Manchmal ist da ein so tiefes Gefühl der Dankbarkeit, ein Gefühl von Verbundenheit und Zärtlichkeit. Sie staunen über die Ideen, die Fähigkeiten und die Möglichkeiten von Morgen die die Kinder durch ihr Spiel zeigen.

All diese unterschiedlichen Wahrnehmungen, Gefühle, Empfindungen sind bei den Eltern vielleicht präsent während sie sitzen, sich zurück nehmen und nur zu schauen. Der Raum ist nicht nur für die Kinder da.
Auch die Eltern dürfen einfach sein – mit allem was ist – und auch sie dürfen ohne Erwartungen an sich selbst wahrnehmen, was sie bewegt, was sie beschäftigt…sie können es einfach innerlich vorbei ziehen lassen, ohne an Gedanken und Gefühlen fest zu halten.

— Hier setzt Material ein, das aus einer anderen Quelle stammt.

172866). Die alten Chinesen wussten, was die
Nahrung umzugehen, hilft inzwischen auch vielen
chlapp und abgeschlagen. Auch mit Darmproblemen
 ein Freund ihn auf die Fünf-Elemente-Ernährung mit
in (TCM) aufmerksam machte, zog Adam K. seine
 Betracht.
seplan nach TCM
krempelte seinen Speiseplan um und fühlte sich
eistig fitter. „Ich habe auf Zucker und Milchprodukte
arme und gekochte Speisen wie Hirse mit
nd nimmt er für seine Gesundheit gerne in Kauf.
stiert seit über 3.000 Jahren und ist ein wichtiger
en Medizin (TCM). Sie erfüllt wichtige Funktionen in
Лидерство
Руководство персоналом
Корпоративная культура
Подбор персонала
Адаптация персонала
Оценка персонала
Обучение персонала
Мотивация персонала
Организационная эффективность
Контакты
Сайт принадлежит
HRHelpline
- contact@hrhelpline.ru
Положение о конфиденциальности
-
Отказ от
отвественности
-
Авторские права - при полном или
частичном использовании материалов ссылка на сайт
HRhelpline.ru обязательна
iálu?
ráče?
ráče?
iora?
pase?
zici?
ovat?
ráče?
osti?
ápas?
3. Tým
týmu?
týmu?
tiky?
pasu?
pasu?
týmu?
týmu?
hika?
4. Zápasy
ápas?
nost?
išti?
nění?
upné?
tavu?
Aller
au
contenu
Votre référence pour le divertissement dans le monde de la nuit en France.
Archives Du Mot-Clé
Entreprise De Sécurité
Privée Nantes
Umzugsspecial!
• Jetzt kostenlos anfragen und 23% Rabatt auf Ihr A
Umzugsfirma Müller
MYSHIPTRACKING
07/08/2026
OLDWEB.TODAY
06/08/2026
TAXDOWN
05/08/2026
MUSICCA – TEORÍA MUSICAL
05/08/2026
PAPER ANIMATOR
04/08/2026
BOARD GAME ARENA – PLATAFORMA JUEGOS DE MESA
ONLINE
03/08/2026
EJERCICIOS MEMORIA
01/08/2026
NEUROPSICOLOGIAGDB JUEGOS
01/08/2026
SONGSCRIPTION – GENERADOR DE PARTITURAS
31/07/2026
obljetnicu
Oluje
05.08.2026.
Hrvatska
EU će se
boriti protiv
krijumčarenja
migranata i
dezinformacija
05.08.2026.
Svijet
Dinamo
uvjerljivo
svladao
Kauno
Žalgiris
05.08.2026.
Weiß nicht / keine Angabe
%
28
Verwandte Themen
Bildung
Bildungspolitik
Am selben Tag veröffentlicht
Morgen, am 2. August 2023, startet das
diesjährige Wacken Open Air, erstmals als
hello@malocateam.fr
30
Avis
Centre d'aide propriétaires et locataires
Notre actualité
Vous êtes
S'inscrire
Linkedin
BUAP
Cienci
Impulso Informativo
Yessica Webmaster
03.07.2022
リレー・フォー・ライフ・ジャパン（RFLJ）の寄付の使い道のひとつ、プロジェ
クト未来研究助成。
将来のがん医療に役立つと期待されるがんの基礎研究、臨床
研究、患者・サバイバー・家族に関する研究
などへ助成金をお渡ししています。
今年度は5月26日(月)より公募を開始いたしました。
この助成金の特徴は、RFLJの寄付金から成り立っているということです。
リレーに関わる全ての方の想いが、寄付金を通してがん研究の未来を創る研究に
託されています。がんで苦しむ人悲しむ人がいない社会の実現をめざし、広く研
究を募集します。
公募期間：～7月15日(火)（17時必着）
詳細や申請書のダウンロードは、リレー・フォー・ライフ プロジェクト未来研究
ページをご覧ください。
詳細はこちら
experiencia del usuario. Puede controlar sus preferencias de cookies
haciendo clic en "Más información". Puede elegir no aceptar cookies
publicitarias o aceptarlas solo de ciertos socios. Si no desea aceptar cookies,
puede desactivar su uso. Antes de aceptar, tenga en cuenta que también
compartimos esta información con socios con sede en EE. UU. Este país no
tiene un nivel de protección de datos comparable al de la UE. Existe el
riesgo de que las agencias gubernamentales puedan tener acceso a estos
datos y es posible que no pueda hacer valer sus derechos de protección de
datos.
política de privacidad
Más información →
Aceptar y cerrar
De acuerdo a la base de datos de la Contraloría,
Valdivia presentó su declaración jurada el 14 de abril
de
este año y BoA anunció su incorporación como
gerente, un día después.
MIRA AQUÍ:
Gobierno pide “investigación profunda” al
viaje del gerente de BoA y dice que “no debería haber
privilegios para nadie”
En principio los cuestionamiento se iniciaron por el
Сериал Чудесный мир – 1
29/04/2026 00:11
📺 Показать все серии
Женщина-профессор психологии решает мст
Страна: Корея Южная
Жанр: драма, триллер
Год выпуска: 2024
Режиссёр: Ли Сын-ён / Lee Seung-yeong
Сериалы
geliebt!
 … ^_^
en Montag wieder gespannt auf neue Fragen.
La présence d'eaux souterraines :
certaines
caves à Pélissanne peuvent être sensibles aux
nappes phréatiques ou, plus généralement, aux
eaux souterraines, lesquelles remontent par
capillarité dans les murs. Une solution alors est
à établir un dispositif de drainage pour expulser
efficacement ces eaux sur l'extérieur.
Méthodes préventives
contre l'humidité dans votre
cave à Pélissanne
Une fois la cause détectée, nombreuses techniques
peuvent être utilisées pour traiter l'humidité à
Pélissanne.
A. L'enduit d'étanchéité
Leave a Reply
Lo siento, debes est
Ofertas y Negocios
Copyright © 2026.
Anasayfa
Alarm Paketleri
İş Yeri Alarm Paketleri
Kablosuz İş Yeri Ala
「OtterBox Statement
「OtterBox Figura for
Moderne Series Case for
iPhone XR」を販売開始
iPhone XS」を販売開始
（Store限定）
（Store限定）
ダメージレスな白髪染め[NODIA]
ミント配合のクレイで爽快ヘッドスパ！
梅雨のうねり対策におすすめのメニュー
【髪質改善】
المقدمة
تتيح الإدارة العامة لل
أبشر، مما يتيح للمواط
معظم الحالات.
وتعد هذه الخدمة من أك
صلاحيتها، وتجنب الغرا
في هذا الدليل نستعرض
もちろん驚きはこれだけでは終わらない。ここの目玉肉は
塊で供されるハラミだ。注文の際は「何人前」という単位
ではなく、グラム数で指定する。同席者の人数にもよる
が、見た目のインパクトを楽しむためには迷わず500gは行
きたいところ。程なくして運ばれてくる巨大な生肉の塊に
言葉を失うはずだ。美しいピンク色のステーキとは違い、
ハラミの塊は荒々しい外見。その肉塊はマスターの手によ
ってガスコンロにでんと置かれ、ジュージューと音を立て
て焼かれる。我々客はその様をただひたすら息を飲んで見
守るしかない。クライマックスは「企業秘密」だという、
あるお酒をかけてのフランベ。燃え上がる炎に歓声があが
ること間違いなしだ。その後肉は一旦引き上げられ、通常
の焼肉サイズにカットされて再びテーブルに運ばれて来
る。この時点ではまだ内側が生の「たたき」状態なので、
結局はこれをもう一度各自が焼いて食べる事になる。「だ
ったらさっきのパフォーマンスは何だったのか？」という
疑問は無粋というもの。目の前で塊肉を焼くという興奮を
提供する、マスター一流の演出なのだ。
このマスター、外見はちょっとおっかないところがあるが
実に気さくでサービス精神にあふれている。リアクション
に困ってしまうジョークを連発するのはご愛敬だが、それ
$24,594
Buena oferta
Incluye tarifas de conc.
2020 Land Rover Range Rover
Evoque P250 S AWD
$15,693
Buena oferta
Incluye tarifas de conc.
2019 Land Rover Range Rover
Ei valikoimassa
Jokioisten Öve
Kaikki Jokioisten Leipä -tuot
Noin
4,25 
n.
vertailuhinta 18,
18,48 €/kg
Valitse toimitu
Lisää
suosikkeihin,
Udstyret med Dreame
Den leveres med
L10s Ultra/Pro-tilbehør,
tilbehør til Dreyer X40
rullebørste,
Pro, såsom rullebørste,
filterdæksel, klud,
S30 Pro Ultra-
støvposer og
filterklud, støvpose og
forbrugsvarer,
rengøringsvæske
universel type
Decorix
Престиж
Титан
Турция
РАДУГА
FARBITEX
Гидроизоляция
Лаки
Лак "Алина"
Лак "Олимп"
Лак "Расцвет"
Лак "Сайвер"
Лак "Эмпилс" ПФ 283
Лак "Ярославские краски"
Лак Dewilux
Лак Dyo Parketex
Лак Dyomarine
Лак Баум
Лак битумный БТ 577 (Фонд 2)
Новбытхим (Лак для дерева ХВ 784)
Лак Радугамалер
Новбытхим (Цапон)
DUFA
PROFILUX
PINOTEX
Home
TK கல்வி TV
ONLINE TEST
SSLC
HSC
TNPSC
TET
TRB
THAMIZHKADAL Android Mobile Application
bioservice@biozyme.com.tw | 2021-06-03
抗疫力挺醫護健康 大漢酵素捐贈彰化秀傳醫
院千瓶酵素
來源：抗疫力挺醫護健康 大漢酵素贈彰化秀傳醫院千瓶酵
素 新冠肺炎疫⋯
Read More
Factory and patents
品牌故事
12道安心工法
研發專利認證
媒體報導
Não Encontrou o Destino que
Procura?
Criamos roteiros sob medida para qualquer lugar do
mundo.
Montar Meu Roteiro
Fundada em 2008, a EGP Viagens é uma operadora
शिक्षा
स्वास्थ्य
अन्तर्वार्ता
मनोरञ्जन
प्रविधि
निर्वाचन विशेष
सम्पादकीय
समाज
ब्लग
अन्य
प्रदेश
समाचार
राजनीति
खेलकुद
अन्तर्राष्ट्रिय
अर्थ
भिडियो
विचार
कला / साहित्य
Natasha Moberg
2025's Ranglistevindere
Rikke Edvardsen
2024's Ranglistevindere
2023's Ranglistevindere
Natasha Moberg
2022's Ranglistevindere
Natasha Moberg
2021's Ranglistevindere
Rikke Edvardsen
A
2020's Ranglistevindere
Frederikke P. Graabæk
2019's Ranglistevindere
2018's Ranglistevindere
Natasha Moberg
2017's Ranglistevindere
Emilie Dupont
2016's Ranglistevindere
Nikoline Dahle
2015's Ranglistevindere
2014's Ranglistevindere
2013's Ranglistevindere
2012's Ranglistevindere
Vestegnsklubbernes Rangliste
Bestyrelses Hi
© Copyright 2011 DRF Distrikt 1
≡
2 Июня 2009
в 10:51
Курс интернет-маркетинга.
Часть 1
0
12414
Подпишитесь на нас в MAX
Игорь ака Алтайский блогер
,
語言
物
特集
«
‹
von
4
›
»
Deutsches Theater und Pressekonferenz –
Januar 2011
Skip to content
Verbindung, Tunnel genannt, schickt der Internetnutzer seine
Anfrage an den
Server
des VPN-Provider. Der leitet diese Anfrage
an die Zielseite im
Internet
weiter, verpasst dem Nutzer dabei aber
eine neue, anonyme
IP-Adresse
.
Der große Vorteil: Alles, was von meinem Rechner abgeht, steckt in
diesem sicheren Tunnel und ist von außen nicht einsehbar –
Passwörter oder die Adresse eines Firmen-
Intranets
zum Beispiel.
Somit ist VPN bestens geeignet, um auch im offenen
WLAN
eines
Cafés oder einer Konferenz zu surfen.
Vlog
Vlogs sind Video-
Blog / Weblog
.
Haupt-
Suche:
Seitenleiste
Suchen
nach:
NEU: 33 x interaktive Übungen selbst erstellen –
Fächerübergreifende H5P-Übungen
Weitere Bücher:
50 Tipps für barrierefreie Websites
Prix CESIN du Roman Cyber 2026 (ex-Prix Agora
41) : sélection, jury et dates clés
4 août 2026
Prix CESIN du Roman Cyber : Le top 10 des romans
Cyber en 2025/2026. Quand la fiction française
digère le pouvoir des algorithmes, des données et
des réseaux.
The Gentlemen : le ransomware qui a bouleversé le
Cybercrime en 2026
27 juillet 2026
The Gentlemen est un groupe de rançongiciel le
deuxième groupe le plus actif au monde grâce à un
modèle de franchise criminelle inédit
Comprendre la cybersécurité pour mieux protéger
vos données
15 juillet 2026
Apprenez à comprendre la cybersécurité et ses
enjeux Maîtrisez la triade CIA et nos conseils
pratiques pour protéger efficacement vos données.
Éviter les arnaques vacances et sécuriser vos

Und dafür bewundere ich die Eltern. Dass sie es aushalten, sich zurück zu nehmen. Dass sie es aushalten, ihre Gedanken kommen und gehen zu lassen. Dass sie bereit sind, sich für das tiefe Gefühl der Verbundenheit zu öffnen (dass sie dann auch bestimmt ein wenig durch den manchmal herausfordernden Alltag trägt).

Und ich bewundere die Kinder – immer wieder. Wie sie den Raum jedes mal anders „erobern“ jedes mal und immer wieder Neues und Altbekanntes miteinander verweben und sich ganz im Hier und Jetzt einlassen auf ein Spiel…

Was sie wohl beim nächsten SpielZeit-Block alles machen werden?